Sicher nicht, weil sie dir Vorteile bringen.

Vielleicht, weil sie dir so vertraut sind und dir ein bestimmtes Maß an Sicherheit geben?

Und es ist ja auch bequemer, einfach „Frustration“ ablaufen zu lassen, ohne weiter darüber nachzudenken und einen anderen Weg zu finden, um mit einer bestimmten Situation umzugehen.

Doch du hast eine Wahl!

Und diese Wahl – deine bewusste Entscheidung! – kann dich so stark und energiegeladen machen, dass du dich fragst, wieso du bisher darauf verzichtet hast.

Deine Wahl ist: Lass los!

„Wenn es doch so einfach wäre!“, höre ich dich seufzen.

Loszulassen ist wirklich nicht schwer.

Das, was es schwer macht, ist, dass du vielleicht gar nicht willst.

 

 

Aber wenn du einmal probieren möchtest, wie es sich anfühlt, von alten Emotionen loszulassen, dann empfehle ich dir vier einfache Fragen zu stellen, die man unter der Sedona-Methode kennt.

Diese Fragen lauten:

  • Könnte ich mir erlauben, dieses Gefühl zu akzeptieren?
  • Könnte ich dieses Gefühl loslassen?
  • Würde ich das Gefühl loslassen, wenn ich könnte?
  • WANN?

Ähnlich wie bei The Work von Byron Katie spielt es keine Rolle, wie deine Antworten lauten. Alles, was in dir hoch kommt, ist richtig für dich.

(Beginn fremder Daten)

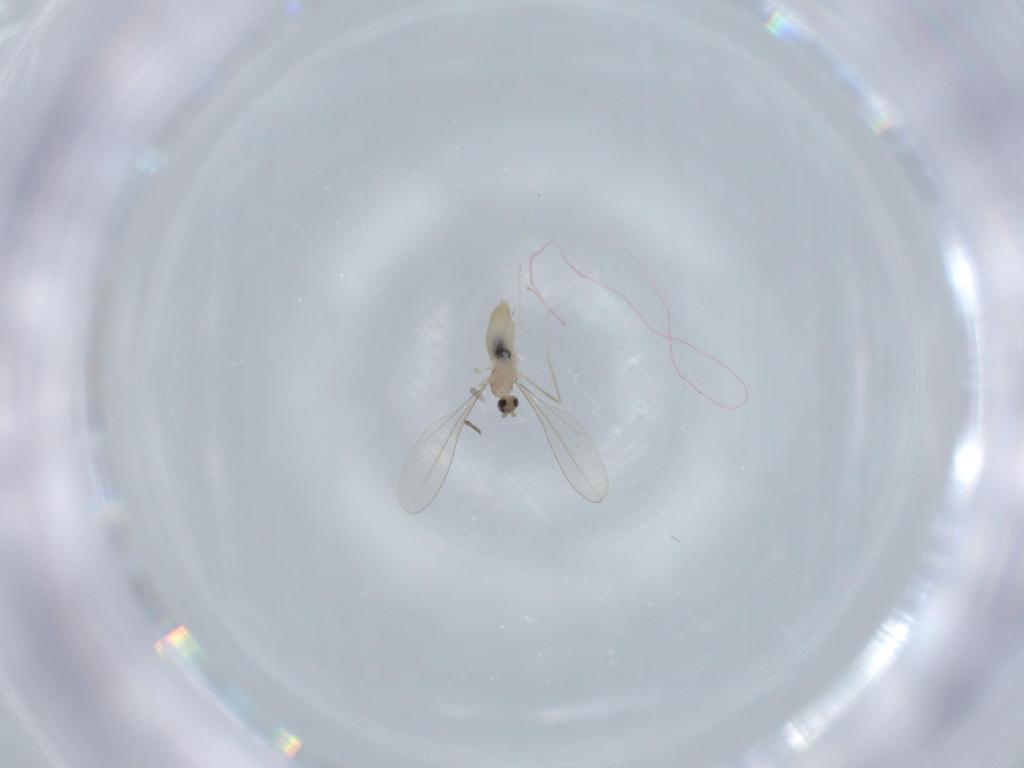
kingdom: Animalia
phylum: Arthropoda
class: Insecta
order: Diptera
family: Cecidomyiidae
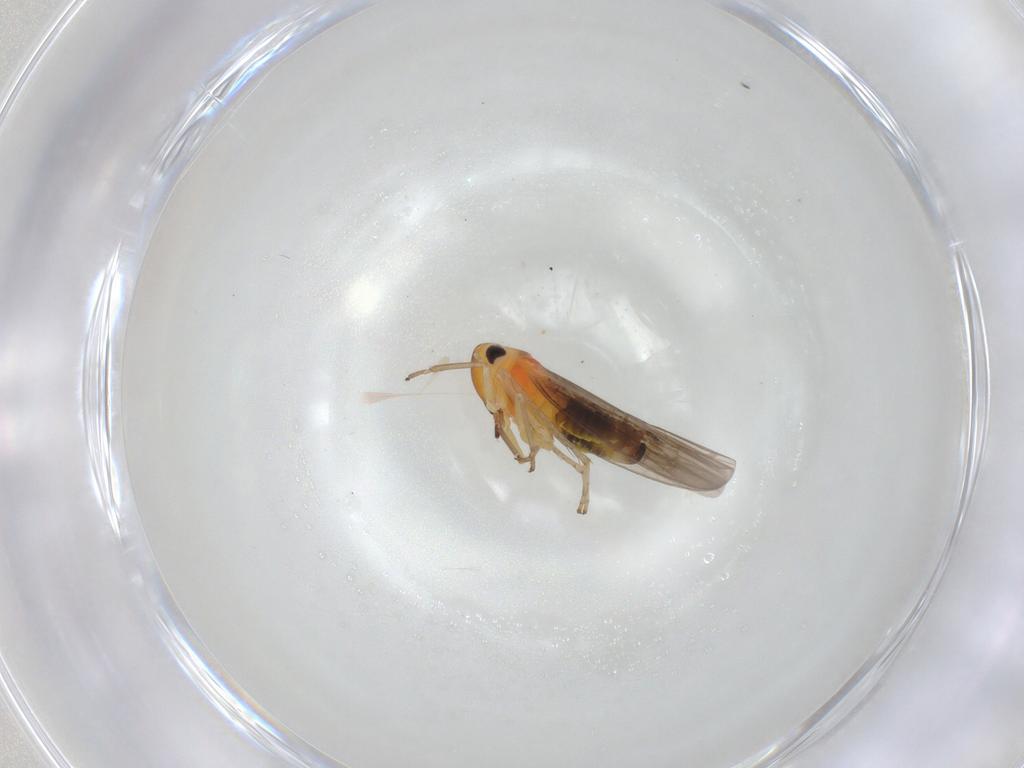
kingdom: Animalia
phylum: Arthropoda
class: Insecta
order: Hemiptera
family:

Wenn du die Sedona-Methode machst, stellst du etwas Interessantes fest:

Du selber hast die Wahl! Du selber kannst entscheiden!

Du kannst jetzt sofort loslassen oder nächste Woche oder nie.

Ganz egal.

Zu erkennen, dass DU entscheidest, was du festhältst und was du los lässt, gibt dir so viel Kraft und Energie, wie du schon lange nicht mehr hattest.

Niemand hat Macht über dich. Du entscheidest selber.

Ist das nicht wunderbar?

Wann gehst du auf die Reise mit leichtem Gepäck?